去年也是這個時候,她尋了個機會跟他表白,被他無情斥責回去,不久就被送去了家廟。
那一整個冬天,她一個人孤零零的在家廟中是怎麼度過的?
連除夕這種闔家團圓的日子,她也是一個人在冰冷的屋中獨自待着,聽着周圍的喧鬧聲,一個親人都沒有……
也是從那時候,她的眼中才開始露出看透世態炎涼的淡漠,對所有人,包括他都拒在心房之外。
都怪他。
蘇雲逍眼中黯然
慕青瓔看着蘇雲逍的眼神開始恍惚,似乎透過她看向別人,心猛地沉了下去。
他終究還是愛上慕青璃的了嗎?
無論自己怎麼阻擋,都不能擋得住宿命嗎?
很小的時候,她走到哪裡都會聽見下人的竊竊私語,說庶長女什麼的。
那時候她還小,不懂庶長女是什麼意思,也不知道爲什麼自己見了慕青璃要行禮,不能跟爹爹同桌吃飯,不能管自己的姨娘叫娘。

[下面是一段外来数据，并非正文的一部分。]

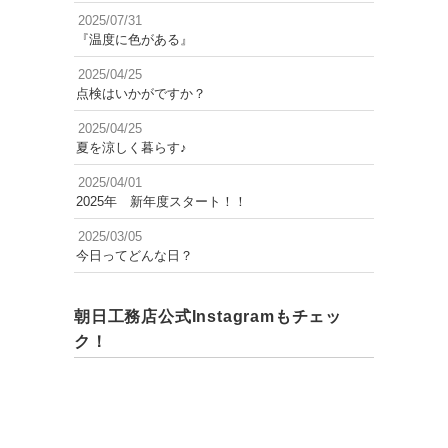
2025/07/31
『温度に色がある』
2025/04/25
点検はいかがですか？
2025/04/25
夏を涼しく暮らす♪
2025/04/01
2025年 新年度スタート！！
2025/03/05
今日ってどんな日？
朝日工務店公式Instagramもチェッ
ク！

後來她明白了,原來庶出意味着低人一等,意味着要看着別人的臉色行事。
再後來,她第一眼看到那個蘇家小小的少年時就喜歡上了他,那時候母親在她耳邊輕聲說:“瓔兒,他就是你以後未來的夫君。”
她的心幾乎都要飛起來。
不久後她就從母親口中知道,蘇雲逍原本是要跟慕青璃定親的,要不是蘇氏死了,她娘成了正室,蘇家是萬不會答應蘇雲逍娶自己的。
那時慕青璃心裡滿滿都是萬幸,竊喜於蘇氏的離世,讓她從此不必低人一等,能去過自己想要的生活。
可也是從那時候開始,她心裡像是有了一根刺,怎麼都消不下去,尤其是看見慕青璃之時。
因爲她知道,眼前這人本來不是她的。
她在怕。
害怕有一天睡醒,自己還是那個不招人待見的孩子,還是慕家一個可有可無的庶女。